I take great solace in a letter a great writer, William S. Burroughs, wrote to Truman Capote, decrying the In Cold Blood author’s loathing of due process in police investigations. I feel it has great relevance applied to this rogues’ gallery working today; I have emphasized my favorite part as well:
“I have in line of duty read all your published work. The early work was in some respects promising—I refer particularly to the short stories. You were granted an area for psychic development. It seemed for a while as if you would make good use of this grant. You choose instead to sell out a talent that is not yours to sell…You have betrayed and sold out the talent that was granted you by this department. That talent is now officially withdrawn. Enjoy your dirty money. You will never have anything else. You will never write another sentence above the level of In Cold Blood. As a writer you are finished. Over and out. Are you tracking me? Know who I am? You know me, Truman. You have known me for a long time. This is my last visit.”

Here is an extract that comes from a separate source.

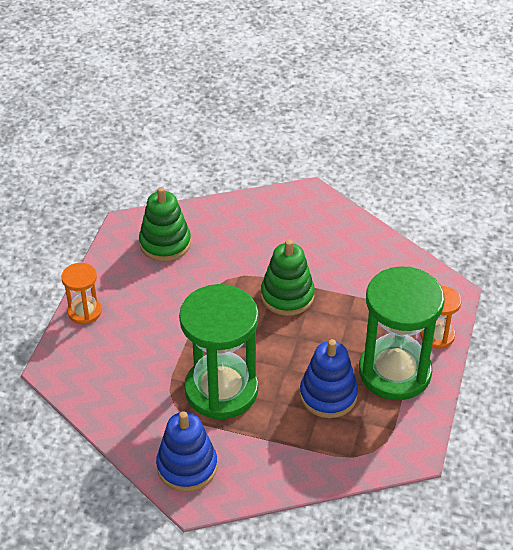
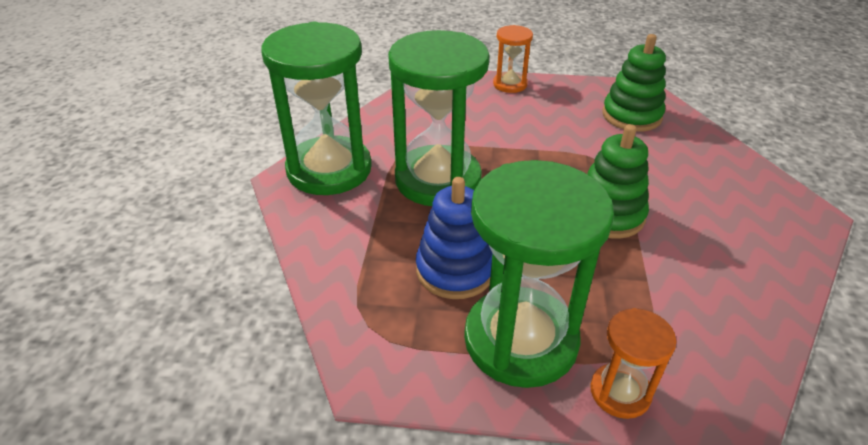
camera: 80 degrees right, 5 degrees down
(187, 466) = (329, 169): blue stacking toy -> green hourglass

There are many steps each of us might take on a journey as perilous as that of becoming our true, authentic selves. And just like Basho, trudging along the five highways of Edo Japan, we may be drawn toward new destinations throughout our life. Speaking for myself, it’s been many wonderful things: becoming a professional writer, an uncle, a healthier person, moving across the country. My journey has mostly been through rolling meadows and along grassy pastures, insulated from many of society’s worst depredations. I am a straight, white, cisgender man—buffeted, I feel it important to say, by the vanishing rarity of parents with good-paying blue-collar jobs and union benefits.
So what then about people whose path to self-realization might take them along the mountain routes—through deep snow, blinding rain, and bitter cold? Those forced to travel without any companions to help them along the way, prey for the bandits and goons lurking along the roadway?
Well, we help those travelers as best we can. As they say in 12-step recovery programs, we don’t shoot our wounded. What do we make of the kind of people who’d target the most vulnerable on their life’s journey? I’d call them people in dire need of their own cosmic change. If what Keats wrote all those years ago is true—and I think it is—then becoming your true self is among the most beautiful things you can do with your life. I hope, for those youngsters coming into their own as transgender in 2021, that the future is an increasingly kind place in which they can dwell.
Despite the rocky road ahead, I am confident it will be. The bigots who make life so hard for trans people will be remembered years from now the way we remember people who whipped up panic about gay marriage, affirmative action, and interracial dating. How foolish it is to fear this passage of time—to grip too tightly, to lash out in fear, is true foolishness.
After all, as I look out my back window, having completed this essay, I see something new. In the yard next door, the white blossoms have come in on the orange tree.